[REQUIRED WORK]:
Find each line in the material below that contains the string "رفتن", and copy those lines in full.
===== MATERIAL PROVIDED
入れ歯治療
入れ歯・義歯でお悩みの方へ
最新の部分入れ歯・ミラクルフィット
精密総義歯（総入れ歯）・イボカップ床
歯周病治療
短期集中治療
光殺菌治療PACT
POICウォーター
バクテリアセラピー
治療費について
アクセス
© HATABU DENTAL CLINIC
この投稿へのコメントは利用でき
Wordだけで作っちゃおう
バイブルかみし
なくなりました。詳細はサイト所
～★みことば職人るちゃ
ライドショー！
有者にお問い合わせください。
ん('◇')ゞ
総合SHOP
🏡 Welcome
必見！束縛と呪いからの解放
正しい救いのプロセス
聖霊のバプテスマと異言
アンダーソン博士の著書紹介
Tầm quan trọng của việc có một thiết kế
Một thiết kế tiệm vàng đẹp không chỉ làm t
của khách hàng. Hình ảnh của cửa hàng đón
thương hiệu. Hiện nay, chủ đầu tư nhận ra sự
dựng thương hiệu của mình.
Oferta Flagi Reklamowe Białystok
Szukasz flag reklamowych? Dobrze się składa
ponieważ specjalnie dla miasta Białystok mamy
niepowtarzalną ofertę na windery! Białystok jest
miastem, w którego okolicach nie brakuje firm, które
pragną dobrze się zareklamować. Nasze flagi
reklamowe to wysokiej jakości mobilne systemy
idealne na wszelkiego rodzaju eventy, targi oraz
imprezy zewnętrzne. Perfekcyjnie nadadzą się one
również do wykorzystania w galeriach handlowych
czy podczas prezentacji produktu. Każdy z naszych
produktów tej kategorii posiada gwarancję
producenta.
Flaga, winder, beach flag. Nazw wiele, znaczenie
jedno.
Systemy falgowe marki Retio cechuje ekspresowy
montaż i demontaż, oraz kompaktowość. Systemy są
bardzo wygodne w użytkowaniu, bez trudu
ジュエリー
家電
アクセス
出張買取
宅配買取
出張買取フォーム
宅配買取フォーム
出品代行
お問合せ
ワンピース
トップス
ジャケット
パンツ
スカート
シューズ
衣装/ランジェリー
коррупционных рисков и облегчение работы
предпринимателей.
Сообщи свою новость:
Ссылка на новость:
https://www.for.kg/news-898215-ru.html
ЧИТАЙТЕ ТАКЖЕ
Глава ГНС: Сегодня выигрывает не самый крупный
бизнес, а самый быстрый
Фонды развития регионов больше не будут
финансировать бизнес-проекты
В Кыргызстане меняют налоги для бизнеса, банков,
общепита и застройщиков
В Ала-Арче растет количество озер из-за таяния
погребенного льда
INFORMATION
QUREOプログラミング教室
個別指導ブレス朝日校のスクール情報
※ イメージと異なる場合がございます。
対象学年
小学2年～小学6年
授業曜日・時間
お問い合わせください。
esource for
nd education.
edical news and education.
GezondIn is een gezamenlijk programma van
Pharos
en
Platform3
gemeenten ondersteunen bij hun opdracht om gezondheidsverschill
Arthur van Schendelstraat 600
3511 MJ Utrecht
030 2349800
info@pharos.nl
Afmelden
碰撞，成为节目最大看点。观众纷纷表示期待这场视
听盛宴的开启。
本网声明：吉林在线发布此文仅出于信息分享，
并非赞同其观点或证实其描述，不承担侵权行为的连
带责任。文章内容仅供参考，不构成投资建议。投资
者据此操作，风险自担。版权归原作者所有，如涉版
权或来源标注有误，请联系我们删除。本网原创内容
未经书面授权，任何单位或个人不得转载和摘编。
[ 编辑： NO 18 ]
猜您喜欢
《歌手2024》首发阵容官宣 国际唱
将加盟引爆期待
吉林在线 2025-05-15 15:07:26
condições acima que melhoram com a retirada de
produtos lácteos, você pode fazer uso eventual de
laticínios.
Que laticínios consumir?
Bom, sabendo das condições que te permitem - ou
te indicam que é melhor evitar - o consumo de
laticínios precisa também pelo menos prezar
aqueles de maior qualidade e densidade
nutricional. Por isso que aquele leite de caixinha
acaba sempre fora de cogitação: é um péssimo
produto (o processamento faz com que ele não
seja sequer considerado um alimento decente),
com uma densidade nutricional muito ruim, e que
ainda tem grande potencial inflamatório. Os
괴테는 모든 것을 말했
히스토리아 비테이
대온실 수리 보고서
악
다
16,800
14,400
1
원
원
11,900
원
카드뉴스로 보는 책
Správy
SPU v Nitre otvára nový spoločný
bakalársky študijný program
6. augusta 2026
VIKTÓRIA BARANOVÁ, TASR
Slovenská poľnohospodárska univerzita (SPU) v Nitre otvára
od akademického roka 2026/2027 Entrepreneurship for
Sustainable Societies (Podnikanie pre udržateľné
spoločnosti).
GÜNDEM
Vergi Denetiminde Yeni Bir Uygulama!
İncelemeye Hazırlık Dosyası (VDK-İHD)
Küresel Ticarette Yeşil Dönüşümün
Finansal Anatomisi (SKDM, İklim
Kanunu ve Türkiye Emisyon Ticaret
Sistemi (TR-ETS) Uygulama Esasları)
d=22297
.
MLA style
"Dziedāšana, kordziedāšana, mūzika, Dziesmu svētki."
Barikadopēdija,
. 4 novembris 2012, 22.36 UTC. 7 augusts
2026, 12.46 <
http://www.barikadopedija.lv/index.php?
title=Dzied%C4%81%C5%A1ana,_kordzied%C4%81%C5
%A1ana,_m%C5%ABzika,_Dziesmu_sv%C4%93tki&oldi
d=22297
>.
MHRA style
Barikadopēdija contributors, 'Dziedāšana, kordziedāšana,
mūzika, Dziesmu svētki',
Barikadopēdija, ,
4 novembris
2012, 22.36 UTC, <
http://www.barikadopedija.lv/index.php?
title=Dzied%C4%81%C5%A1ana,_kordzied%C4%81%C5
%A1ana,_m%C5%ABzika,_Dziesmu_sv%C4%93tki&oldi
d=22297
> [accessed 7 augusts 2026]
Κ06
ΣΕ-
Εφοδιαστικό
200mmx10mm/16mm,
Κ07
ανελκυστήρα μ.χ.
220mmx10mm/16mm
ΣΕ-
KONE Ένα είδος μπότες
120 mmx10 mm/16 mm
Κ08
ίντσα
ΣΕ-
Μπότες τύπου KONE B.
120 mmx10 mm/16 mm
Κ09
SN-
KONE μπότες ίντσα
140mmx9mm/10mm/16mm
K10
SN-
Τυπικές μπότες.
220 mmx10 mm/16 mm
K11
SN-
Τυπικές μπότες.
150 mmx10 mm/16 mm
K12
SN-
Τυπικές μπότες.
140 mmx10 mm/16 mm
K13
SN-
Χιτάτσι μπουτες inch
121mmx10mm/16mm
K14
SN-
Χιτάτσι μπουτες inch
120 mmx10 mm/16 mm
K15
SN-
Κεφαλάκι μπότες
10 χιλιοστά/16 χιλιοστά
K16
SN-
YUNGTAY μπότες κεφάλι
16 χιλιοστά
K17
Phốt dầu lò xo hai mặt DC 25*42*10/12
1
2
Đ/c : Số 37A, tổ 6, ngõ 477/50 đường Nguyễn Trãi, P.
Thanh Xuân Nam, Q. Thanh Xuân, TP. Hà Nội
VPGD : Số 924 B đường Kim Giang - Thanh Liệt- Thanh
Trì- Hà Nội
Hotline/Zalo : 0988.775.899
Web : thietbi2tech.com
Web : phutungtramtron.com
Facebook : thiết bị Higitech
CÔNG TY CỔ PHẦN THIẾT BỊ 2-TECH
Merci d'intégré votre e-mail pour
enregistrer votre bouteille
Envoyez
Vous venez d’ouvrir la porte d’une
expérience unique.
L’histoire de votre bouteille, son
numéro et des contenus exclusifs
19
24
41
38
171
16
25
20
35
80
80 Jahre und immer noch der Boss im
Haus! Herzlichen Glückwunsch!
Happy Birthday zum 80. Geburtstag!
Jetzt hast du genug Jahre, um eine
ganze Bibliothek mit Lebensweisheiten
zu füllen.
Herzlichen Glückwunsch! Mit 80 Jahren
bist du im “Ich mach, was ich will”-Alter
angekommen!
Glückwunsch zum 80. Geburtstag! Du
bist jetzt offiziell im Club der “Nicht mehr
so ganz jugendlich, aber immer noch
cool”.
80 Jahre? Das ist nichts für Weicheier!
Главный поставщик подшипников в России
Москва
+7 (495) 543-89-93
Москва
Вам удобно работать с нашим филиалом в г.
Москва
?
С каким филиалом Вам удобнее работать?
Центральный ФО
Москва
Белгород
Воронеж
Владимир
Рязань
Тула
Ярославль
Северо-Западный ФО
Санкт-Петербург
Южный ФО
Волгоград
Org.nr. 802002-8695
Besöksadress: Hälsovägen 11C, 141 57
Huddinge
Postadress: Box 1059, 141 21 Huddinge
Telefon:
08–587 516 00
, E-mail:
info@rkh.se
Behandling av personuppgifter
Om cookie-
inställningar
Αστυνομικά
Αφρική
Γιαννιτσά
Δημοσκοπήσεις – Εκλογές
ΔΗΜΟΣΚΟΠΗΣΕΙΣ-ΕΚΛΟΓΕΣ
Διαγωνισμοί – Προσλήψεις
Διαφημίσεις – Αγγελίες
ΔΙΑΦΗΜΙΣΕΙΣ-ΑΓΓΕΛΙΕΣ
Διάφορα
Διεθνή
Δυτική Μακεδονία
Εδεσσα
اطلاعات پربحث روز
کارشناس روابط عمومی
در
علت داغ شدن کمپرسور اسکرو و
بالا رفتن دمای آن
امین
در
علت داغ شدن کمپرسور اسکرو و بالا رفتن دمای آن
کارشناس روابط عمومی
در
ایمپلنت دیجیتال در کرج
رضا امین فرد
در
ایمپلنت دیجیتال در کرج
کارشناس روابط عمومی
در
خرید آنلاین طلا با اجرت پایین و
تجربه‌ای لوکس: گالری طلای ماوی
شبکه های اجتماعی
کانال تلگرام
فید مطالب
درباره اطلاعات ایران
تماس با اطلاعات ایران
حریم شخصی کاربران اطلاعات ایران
==========
[THE COMPLETED TASK]:
بالا رفتن دمای آن
علت داغ شدن کمپرسور اسکرو و بالا رفتن دمای آن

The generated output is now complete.